Tuesday, October 26, 2010



Sick Leave as National Policy

Unmentioned in the public health report is what Human Resources refers to as “shadow workers”—people who are under the weather but reluctantly drag themselves to work to avoid losing money, yet are too sick or lethargic to perform their jobs adequately. They are there physically, but that’s about all. As a consequence, productivity declines. So does work place safety.

The overwhelming majority of restaurant workers don’t have sick leave. Given that the restaurant industry is notoriously non-union, and relies heavily on young, transient and immigrant labor, this is not surprising. Restaurants also lead the pack in NLRB complaints and violations, so why would they be expected to offer anything as enlightened as sick pay?

But what is surprising—and somewhat alarming—is the report by the Restaurant Opportunities Centers United (ROC-United) revealing that almost two-thirds of restaurant employees admit to having “cooked or served food” while sick, which makes it a genuine public health issue.


That last bit is surprising: my personal estimate, admittedly based on experience in the restaurant industry rather than on any real scientific study, is that everybody who has "cooked or served food" in a restaurant has done so while sick. Sometimes sick as a fucking dog. Me too. No point in denying it because I don't really feel too terribly responsible for it. This is just how the industry does business. This is American capitalism. No fucking way I'm taking the rap for American capitalism.

The above linked essay focuses on paid sick leave in the US, how most workers don't have it even though something like three quarters of workers worldwide live in nations that guarantee it, and how bad the situation is for both workers and the capitalist's bottom line, all of which is obviously true.

But my situation is a bit different: I have a family safety net. If I miss a few shifts because I'm sick, no big deal; my well-off and generous Dad will give me the money to make rent. No, I work sick for different reasons, although I have no doubt that most of my fellow workers aren't as lucky as me. But really, in the restaurant industry, it makes no difference. You come to work sick because that's how management wants it.

If you call in to tell the boss that you're ill and can't make it, you are met with immediate and strong skepticism and pressure. "Oh, you're sick, are you? How much did you have to drink last night?" Or "Are you sure? We really, really, really need you tonight. You're really putting us into a major bind." Or "You were sick last month. This is becoming too much of a pattern."

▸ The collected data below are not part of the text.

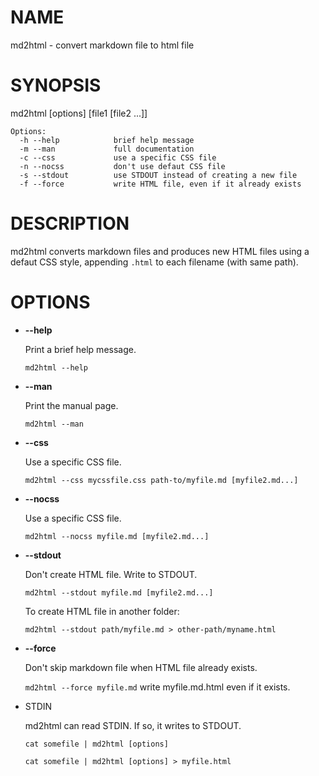 # NAME

md2html - convert markdown file to html file 

# SYNOPSIS

md2html \[options\] \[file1 \[file2 ...\]\]

    Options:
      -h --help            brief help message
      -m --man             full documentation
      -c --css             use a specific CSS file
      -n --nocss           don't use defaut CSS file
      -s --stdout          use STDOUT instead of creating a new file
      -f --force           write HTML file, even if it already exists

# DESCRIPTION

md2html converts markdown files and produces new HTML files using
a defaut CSS style, appending `.html` to each filename (with same
path).

# OPTIONS

- **--help**

    Print a brief help message.

    `md2html --help`

- **--man**

    Print the manual page.

    `md2html --man`

- **--css**

    Use a specific CSS file.

    `md2html --css mycssfile.css path-to/myfile.md [myfile2.md...]`

- **--nocss**

    Use a specific CSS file.

    `md2html --nocss myfile.md [myfile2.md...]`

- **--stdout**

    Don't create HTML file. Write to STDOUT.

    `md2html --stdout myfile.md [myfile2.md...]`

    To create HTML file in another folder:

    `md2html --stdout path/myfile.md > other-path/myname.html`

- **--force**

    Don't skip markdown file when HTML file already exists.

    `md2html --force myfile.md` write myfile.md.html
    even if it exists.

- STDIN

    md2html can read STDIN. If so, it writes to STDOUT.

    `cat somefile | md2html [options]`

    `cat somefile | md2html [options] > myfile.html`
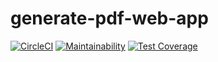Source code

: # generate-pdf-web-app

[![CircleCI](https://circleci.com/gh/cavdy-dev/generate-pdf-web-app.svg?style=svg)](https://circleci.com/gh/cavdy-dev/generate-pdf-web-app) [![Maintainability](https://api.codeclimate.com/v1/badges/447f57350dd869eb6dd0/maintainability)](https://codeclimate.com/github/cavdy-dev/generate-pdf-web-app/maintainability) [![Test Coverage](https://api.codeclimate.com/v1/badges/447f57350dd869eb6dd0/test_coverage)](https://codeclimate.com/github/cavdy-dev/generate-pdf-web-app/test_coverage)
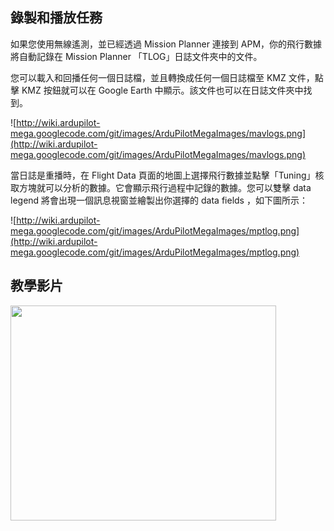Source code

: ## 錄製和播放任務 ##

如果您使用無線遙測，並已經透過 Mission Planner 連接到 APM，你的飛行數據將自動記錄在 Mission Planner 「TLOG」日誌文件夾中的文件。

您可以載入和回播任何一個日誌檔，並且轉換成任何一個日誌檔至 KMZ 文件，點擊 KMZ 按鈕就可以在 Google Earth 中顯示。該文件也可以在日誌文件夾中找到。

![http://wiki.ardupilot-mega.googlecode.com/git/images/ArduPilotMegaImages/mavlogs.png](http://wiki.ardupilot-mega.googlecode.com/git/images/ArduPilotMegaImages/mavlogs.png)

當日誌是重播時，在 Flight Data 頁面的地圖上選擇飛行數據並點擊「Tuning」核取方塊就可以分析的數據。它會顯示飛行過程中記錄的數據。您可以雙擊 data legend 將會出現一個訊息視窗並繪製出你選擇的 data fields ，如下圖所示：


![http://wiki.ardupilot-mega.googlecode.com/git/images/ArduPilotMegaImages/mptlog.png](http://wiki.ardupilot-mega.googlecode.com/git/images/ArduPilotMegaImages/mptlog.png)

## 教學影片 ##

<a href='http://www.youtube.com/watch?feature=player_embedded&v=4IRRN5YMHJA' target='_blank'><img src='http://img.youtube.com/vi/4IRRN5YMHJA/0.jpg' width='425' height=344 /></a>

Once you've made it past the first barrage of gate-keeping behavior, you have to deal with the second: most restaurants insist on some sort of doctor's note before they'll allow you to start working again. Because most restaurants don't offer health insurance to their hourly/tipped employees, this means, in addition to the hassle of getting into a doctor's office quickly enough to avoid losing a week's wages, you have to pay anywhere between eighty and a hundred bucks, more than a day's average pay, just to get back on the schedule. My restaurant, seemingly more progressive than others, offers a totally shitty health insurance plan that doesn't do much more than pay for a couple of office visits, so, at least, the back-to-work cost is minimized. Slightly. Either way, without insurance, or with shitty pauper's insurance, the institutional barriers erected against calling in sick just aren't worth climbing.

At a staff meeting last weekend we learned that the corporate office had erected a third barrier: if you call in sick, you cannot work again for seventy two hours. And you still have to have your doctor's note. So you can't simply miss a day if your nose is running like a faucet. You've got to miss three days. I just don't want to ask my Dad for that kind of money. And like I said above, most of my comrades aren't over-educated bourgeois dilettante loafers like me. They work for a living.

So most of us just come to work sick as shit. I've had the flu; I've had horrible colds. I've had nasty stomach viruses. I've been telling tables about today's special while I start feeling snot start to run out of my nose, making me hurry through my explanation of grilled red fish with lemon butter so I can run to the bathroom to blow my nose. I've seen many of my fellow waiters just say "fuck it" and blow their noses right next to the ice bin or silverware. Without washing their hands. Same with the cooks on the line.

I have absolutely no doubt that I've gotten customers sick. I mean, impossible to say how many, but I'm certain that I'm spreading my germs all over the place despite my frantic efforts to wash my hands and breathe away from people's faces. I'm fucking sick, after all, and it's really fucking difficult to stay home. What the hell am I supposed to do?

But why am I complaining? I'm sacrificing for capitalism, America's holy economic order. What does it matter if I'm spreading swine flu? It expands the economy. For that matter, why is it a problem if I destroy the Gulf coast fishing industry with irresponsible offshore oil drilling? Because, really, it's the same issue. Economists call it an externality, a cost imposed on a third party which is not part of an economic transaction. In the restaurant's case, the transaction is between me and my employer: the customer gets hit with the externality. In BP's case the transaction is between the oil company and consumers of oil, a category which also ironically includes many people hit by the externality we've been calling an oil spill.

Either way, it's stupid shit we do for capitalism.